Camera manufacturers have known this for a while, which is why the gamma values set in cameras are designed to best mimic the human eye. When you take a picture, some cameras apply an inverse gamma value before the image is stored, with 1/2.2 (following the sRGB color gamut) being the most common. This simple technique – know as gamma encoding – brings the image data closest to what the photographer saw.
Unfortunately, this isn’t the way camera sensors and monitors operate. To them, the relationship between the input signal and the output is strictly linear. When the camera sensor is hit with twice the amount of photons, the captured image image should be twice as bright. Similarly, when the input voltage to the monitor is twice as high, the output should be twice as bright. In other words, both camera sensors and monitors follow a gamma value of 1 by default.
And now you can easily see the problem: When the monitor tries to display images that have been calibrated with a gamma value other than 1, things can look really funky. Parts of the image could look over/underexposed, and the entire scene could look washed out or overly dark.
The fix for this is easy; the monitor simply needs to apply an inverse gamma to counteract – or decode – the encoded gamma of the original image. As we established earlier, the sRGB color gamut is the most common, which is why most monitors is calibrated to a default gamma value of 2.2 to counteract the 1/2.2 gamma applied by cameras.

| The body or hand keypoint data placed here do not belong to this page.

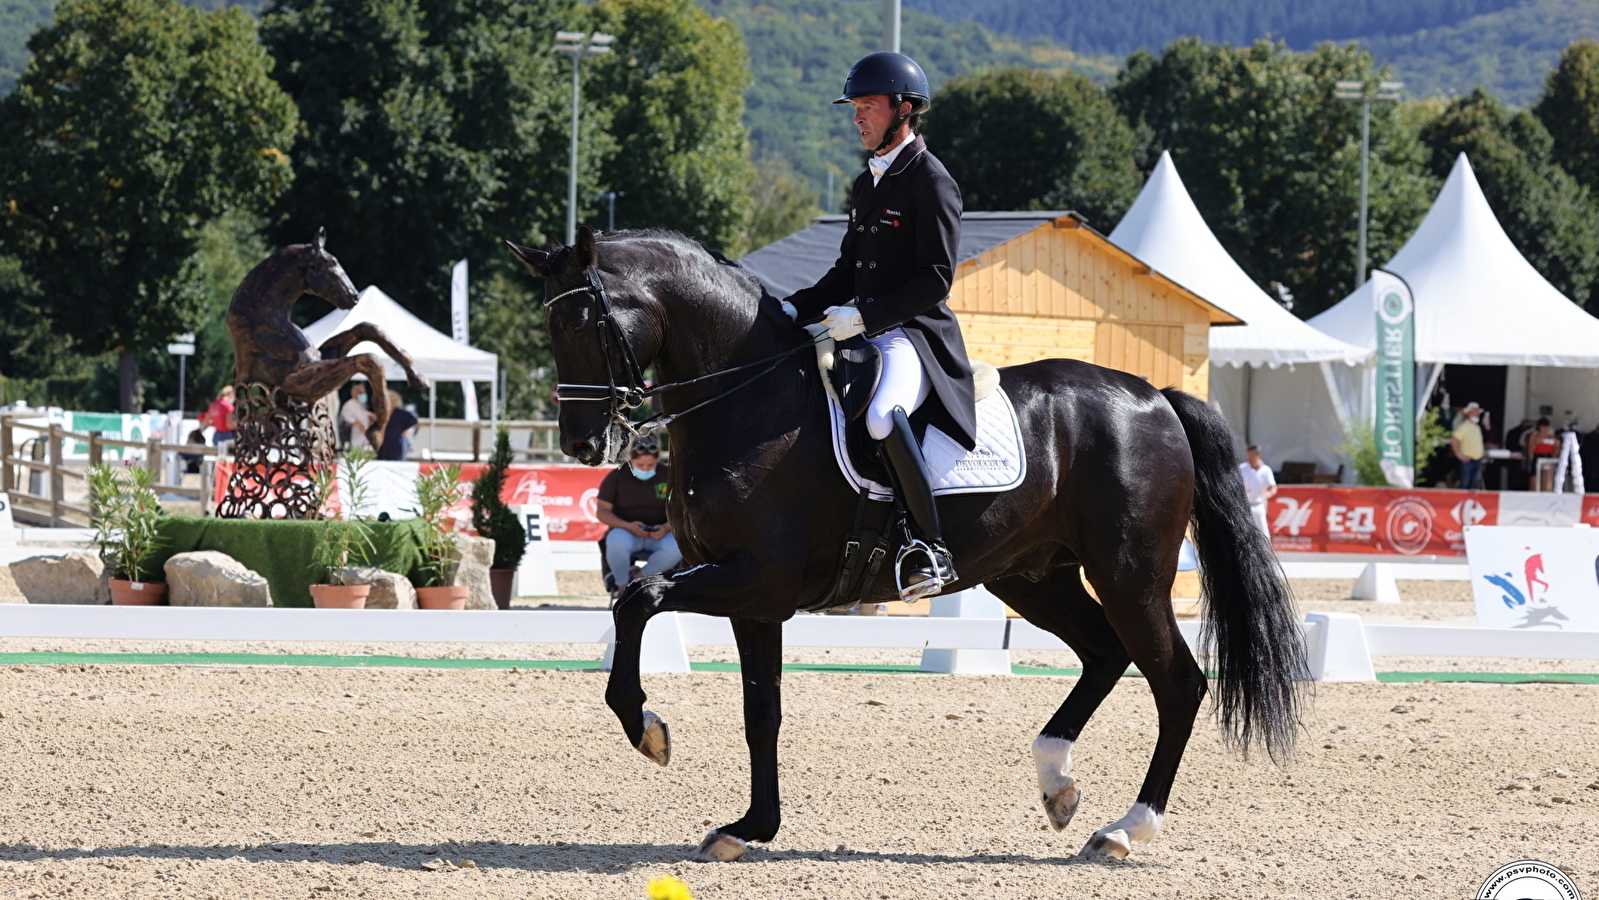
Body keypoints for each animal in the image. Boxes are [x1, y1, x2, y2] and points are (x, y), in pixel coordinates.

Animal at [505, 226, 1304, 863]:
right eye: (550, 325)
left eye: (584, 318)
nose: (580, 444)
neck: (749, 402)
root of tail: (1154, 396)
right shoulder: (754, 598)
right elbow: (761, 712)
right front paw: (749, 827)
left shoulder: (755, 578)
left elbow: (637, 599)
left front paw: (646, 727)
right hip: (1033, 575)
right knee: (1105, 654)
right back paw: (1058, 785)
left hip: (1129, 575)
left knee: (1177, 683)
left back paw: (1123, 830)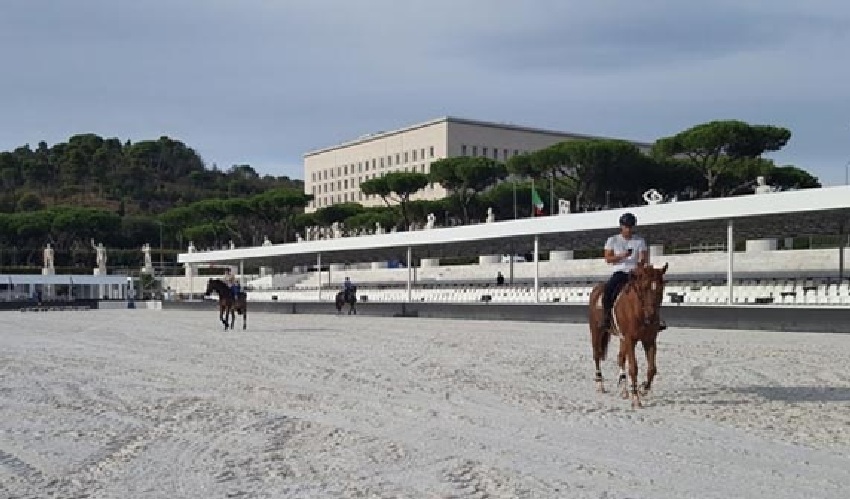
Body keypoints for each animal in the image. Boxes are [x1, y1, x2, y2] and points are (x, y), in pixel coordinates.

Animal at [588, 264, 664, 408]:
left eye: (661, 288)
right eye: (644, 287)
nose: (651, 316)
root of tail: (596, 289)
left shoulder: (649, 340)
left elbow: (652, 368)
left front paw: (643, 389)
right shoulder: (630, 340)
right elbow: (633, 367)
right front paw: (636, 398)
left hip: (621, 338)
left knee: (620, 358)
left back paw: (624, 390)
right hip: (596, 331)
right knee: (596, 355)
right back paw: (600, 384)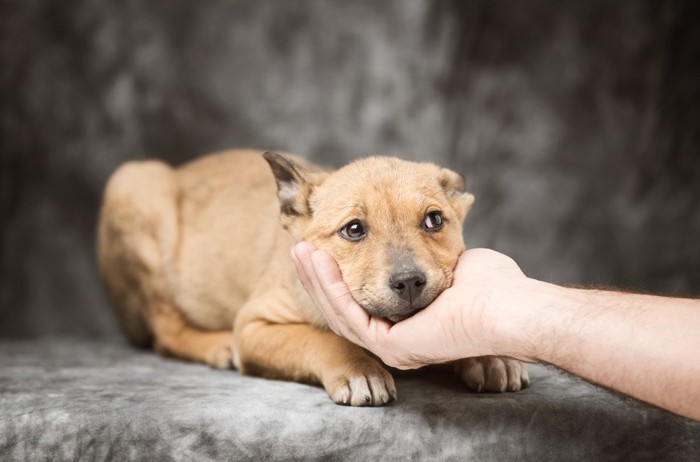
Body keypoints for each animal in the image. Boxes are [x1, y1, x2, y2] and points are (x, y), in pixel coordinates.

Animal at [95, 150, 528, 406]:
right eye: (353, 230)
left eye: (434, 220)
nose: (409, 282)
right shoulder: (254, 326)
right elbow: (319, 339)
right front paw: (359, 368)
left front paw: (489, 354)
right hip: (134, 187)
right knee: (166, 331)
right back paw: (214, 345)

But why go through all the trouble of encoding and decoding the gamma? All this is done for the sake of ensuring that exposure and color values remain true when adjusting the brightness of the monitor. Without this process, changing the monitor’s brightness setting could completely throw off the color accuracy.
Not all panels have a perfectly calibrated gamma value. Lower-end displays tend to have a wider error margin. This is especially true for gaming monitors, where color accuracy is often sacrificed to obtain better metrics in other areas.
The contrast ratio expresses how intense the brightest color (white) is to the darkest color (black). This is a great indicator of how much the colors “pops” on the screen. A contrast ratio of 1000:1 means that white is 1,000 times brighter than black.
You’ll often see that some monitors have some extremely high number labeled for contrast ratio. Something like 500,000:1 or even 100,000,000:1. This typically refers to the dynamic contrast ratio. Dynamic contrast ratio is achieved by turning down the monitor’s brightness to its lowest when measuring black, and turning it to highest when measuring white. They only appear impressive and lack any practicality.
The truly valuable metric is the static (or typical) contrast ratio – when both the black and white are measured at the same level of brightness. Any monitor with a static contrast ratio of over 1,000:1 is considered very good.
As a special mention, some companies claim that OLED monitors have a contrast ratio of infinity. This is because the backlight of OLED monitors is turned off when displaying black, and you can’t express a ratio when there’s a value of zero.
Brightness is measured in nits. Since you’re using the monitor indoors, you won’t have to choose the brightest monitor available. Generally, anything over 250 nits should be adequate.
Brightness can’t be simply taken at face value; equally important is the brightness uniformity. Most reviewers and testers divide the display area into zones, and express the dropoff in brightness between the zones as a percentage. Typically, you don’t want the brightness to deviate by more than 10%.